My hand flies to my pocket, protective without thinking. “No.”
“Hannah.” His voice softens, which unnerves me more than the anger. “Please. This is our first Christmas here as a married couple, and you’re—” He cuts himself off, jaw working. “You’re tearing at the foundation of my entire life over something you don’t even understand.”
“Help me understand,” I say. “That’s all I’m asking. Sit with the possibility that there was another girl and that she mattered enough to be paid to disappear.”
“I won’t crucify my parents on the altar of your worst-case scenarios,” he says, voice rising again. “Not at Christmas. Not ever.”
“So you’d rather crucify reality,” I say quietly. “Because it threatens the story where your parents are the ones who saved everyone.”
His eyes flash.
“What I’d rather,” he says, “is a wife who doesn’t spend every waking minute in this house looking for reasons to hate the people who raised me. Maybe you should ask yourself why you’re so committed to finding trauma where there might be none.”
“There was a girl,” I say. “That’s not ‘might.’ That’s memory.”
“Enough.” He rakes a hand through his hair, turning away. “I can’t do this tonight. I can’t sit here and let you dismantle every Christmas I ever had because you’re bored and snowed in.”
“This isn’t boredom,” I say. “This is survival.”
He walks to the dresser, opens the top drawer, and pulls out sweatpants he’s already wearing, then shuts it again just to have something to do with his hands. The gesture is pure displacement.
“I’m sleeping in here,” he says, not looking at me. “But I’m done talking about this. If you bring it up again tonight, I’m leaving. I’ll go sleep in the pool house or at the hospital or wherever has fewer…theories.”
He flips off the overhead light and climbs into bed, turning his back to me. The room drops into shadow broken only by the bedside lamp on my side and the glow from the snow-muted window.
I sit in the chair a long moment, pulse thudding in my throat, my phone a weight against my thigh.
Outside, the town has vanished under white; the only clear shapes are the hospital’s lights on the hill and the faint line of the back road locals use to bypass the manicured center. Somewhere down there are donor walls and coffee shops and people who have watched the Mercers longer than I have.

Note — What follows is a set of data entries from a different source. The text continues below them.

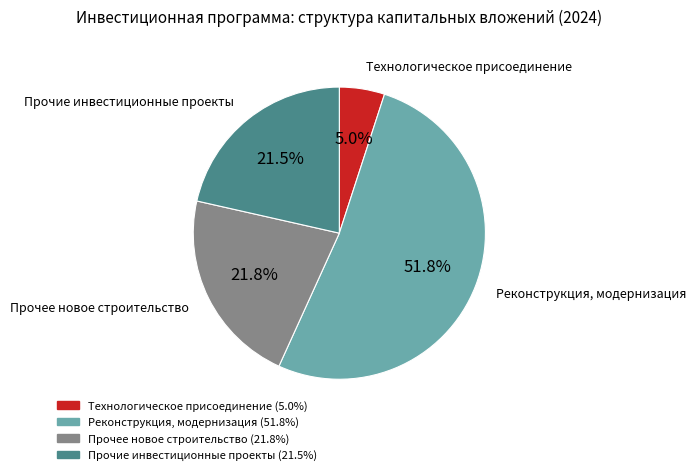

Is there any slice that represents more than half of the pie?

Yes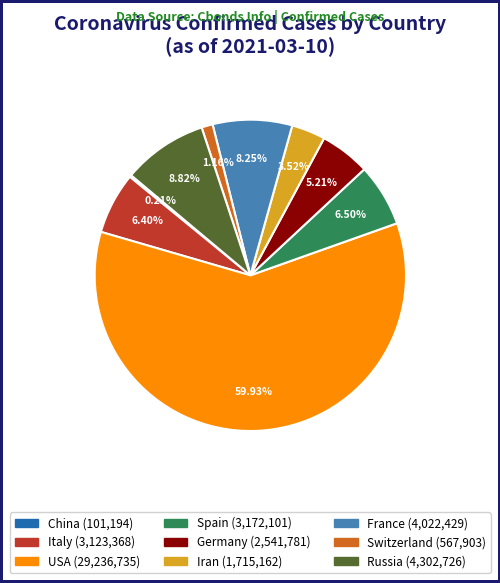

To the nearest percent, what is the average slice percentage?

11%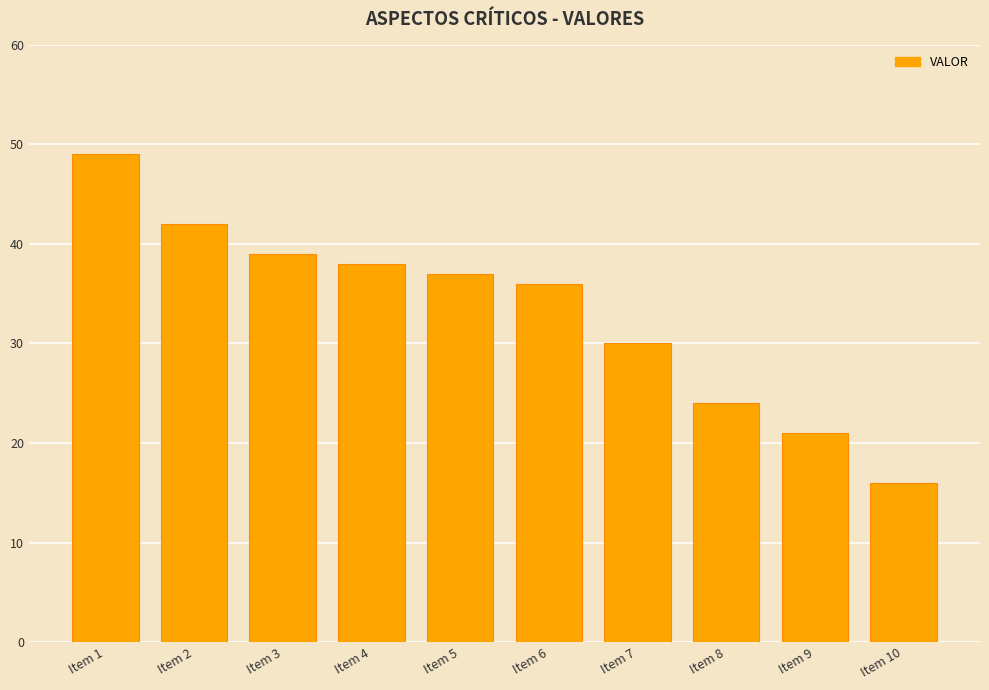

Reading left to right, what are all the values shown in this chart?

49	42	39	38	37	36	30	24	21	16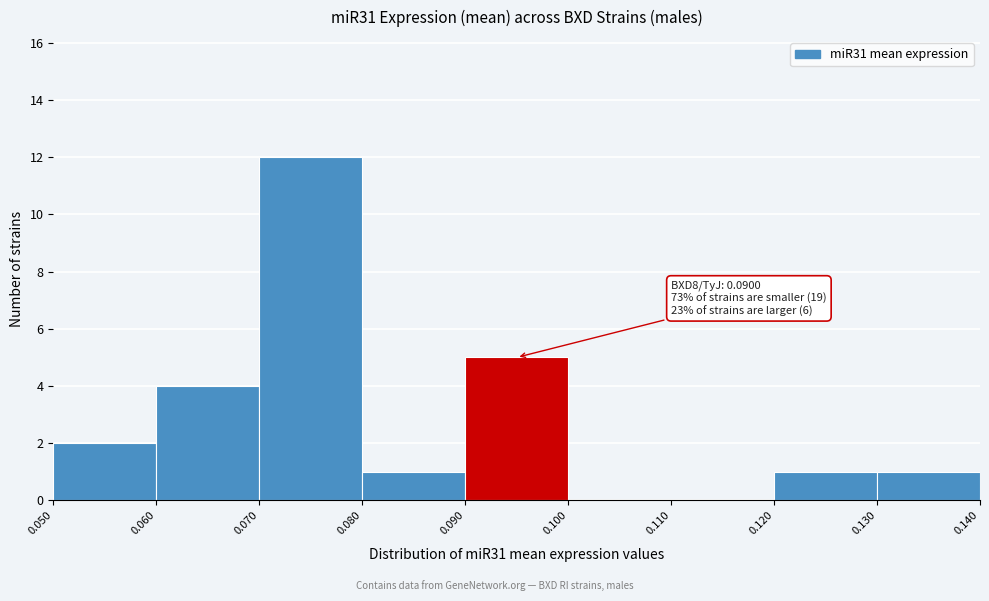

Which range on the x-axis has the tallest bar?

0.070 to 0.080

I pick up my mug and take a long swallow of now-lukewarm cider, the sweetness turned cloying on my tongue.
“Fine,” I whisper, too quiet for Daniel to hear over the generator and the wind.
If he can’t follow this crack in his childhood story, someone else will.
I turn off my lamp, lie on top of the duvet with my clothes still on, and stare through the snow-smeared glass toward town, counting the hours until the plows carve a path off this peninsula and I can start asking Harbor Glen who remembers the little girl who stayed for one summer and never came back.